LFR 2016 : La contribution à l’accès au droit et à la justice jugée inconstitutionnelle

Conseil constitutionnel.

Le Conseil constitutionnel a jugé non conforme à la Constitution l’article 113 de la loi de finances rectificative pour 2016 instituant une contribution à l’accès au droit et à la justice à la charge des certaines professions réglementées. Deux dispositions sont par ailleurs jugées conformes et deux autres jugées non conformes pour être des « cavaliers ».

L'article 113, qui devait être codifié à l'article 1609 octotricies du code général des impôts, prévoyait de créer, à compter du 31 décembre 2016, une contribution à l'accès au droit et à la justice à la charge des personnes physiques ou morales titulaires d'offices ministériels de commissaire-priseur judiciaire, de greffier de tribunal de commerce, d'huissier de justice ou de notaire, ainsi que celles exerçant l'activité d'administrateur judiciaire ou de mandataire judiciaire, et destinée à alimenter un fonds interprofessionnel de l'accès au droit et à la justice dont la finalité principale, définie à l'article L. 444-2 du code de commerce, aurait été la « redistribution, entre professionnels, afin de favoriser la couverture de l'ensemble du territoire par les professions judiciaires et juridiques et l'accès du plus grand nombre au droit .

Cette contribution, contestée par les professionnels concernés et assise sur le montant total hors taxe des sommes encaissées en rémunération des prestations réalisées par les professionnels en cause, devait être liquidée au taux de 0,5 % sur la fraction comprise entre 300 000 et 800 000 euros et de 1 % au-delà mais pour les personnes morales, il était prévu que ces seuils fussent multipliés par le nombre d'associés exerçant l'une des professions assujetties à la contribution au sein de la structure.

Des sénateurs et députés de l’opposition reprochaient à ces dispositions de méconnaître le principe d'égalité devant les charges publiques et estimaient que l'assiette et le taux retenus auraient dû être adaptés à la situation particulière des professionnels assujettis. Il était par ailleurs soutenu par les sénateurs qu'en distinguant, pour les seuils d'abattement retenus, selon le nombre d'associés, sans tenir compte, pour les administrateurs judiciaires et les mandataires judiciaires, de l'éventuel recours à des professionnels salariés, le législateur a créé « une différence de traitement injustifiée entre les redevables » et les critères sur lesquels il s'est fondé pour instaurer la contribution ne sont « ni objectifs ni rationnels », faisant valoir, en outre, que compte tenu de la finalité de péréquation interprofessionnelle assignée au fonds auquel le produit de la contribution est affecté, le législateur ne pouvait y assujettir des professionnels insusceptibles de bénéficier des subventions versées par ce fonds, tels les greffiers de tribunaux de commerce, des administrateurs judiciaires ou des mandataires judiciaires.

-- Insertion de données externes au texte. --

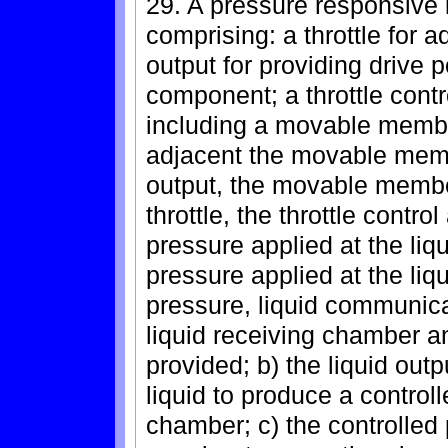
29. A pressure responsive 
comprising: a throttle for 
output for providing drive
component; a throttle contr
including a movable membe
adjacent the movable membe
output, the movable membe
throttle, the throttle contro
pressure applied at the liqu
pressure applied at the liq
pressure, liquid communica
liquid receiving chamber an
provided; b) the liquid ou
liquid to produce a controll
chamber; c) the controlle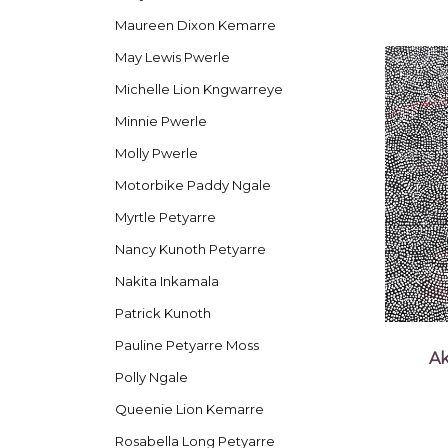
Maureen Dixon Kemarre
May Lewis Pwerle
Michelle Lion Kngwarreye
Minnie Pwerle
Molly Pwerle
Motorbike Paddy Ngale
Myrtle Petyarre
Nancy Kunoth Petyarre
Nakita Inkamala
Patrick Kunoth
Pauline Petyarre Moss
Ak
Polly Ngale
Queenie Lion Kemarre
Rosabella Long Petyarre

Au visa de de l'article 6 de la Déclaration des droits de l’homme de 1789, le ConseilCons. Constit., 29 déc. 2016, n° 2016-743 DC, Loi de finances rectificative pour 2016. relève qu’en prévoyant que le barème d'imposition dépend, pour les personnes morales, du nombre de leurs associés, le troisième alinéa du paragraphe IV de l'article 1609 octotricies du code général des impôts instaurerait « une différence de traitement entre les assujettis selon qu'ils exercent à titre individuel ou à titre collectif et, dans ce dernier cas, selon le nombre d'associés » alors que si le nombre d'associés exerçant au sein de la société peut avoir une influence sur son niveau d'activité, la possibilité de recruter des salariés accomplissant les mêmes tâches que les professionnels associés est susceptible de permettre à des personnes exerçant à titre individuel ou à des sociétés d'atteindre le même niveau d'activité qu'une société comptant un plus grand nombre d'associés, ce qui fait dire au Conseil qu’au regard de l'objet de loi — qui est de soumettre les professionnels en cause à une contribution correspondant à leur niveau d'activité —, il n'y a pas de différence de situation entre les assujettis selon le nombre d'associés au sein d’une la structure. 

En l'absence de motif d'intérêt général justifiant une telle différence de traitement, jugent les Sages, le troisième alinéa du paragraphe IV de l'article 1609 octotricies, qui méconnaît ainsi le principe d'égalité, est donc contraire à la Constitution mais la censure de ce seul alinéa aurait pour effet d'augmenter la contribution due par les sociétés exerçant les professions qui y sont soumises et compte tenu de ces conséquences, qui ne correspondent pas à l'intention du législateur, l'ensemble des dispositions de l'article 113 est déclaré contraire à la Constitution.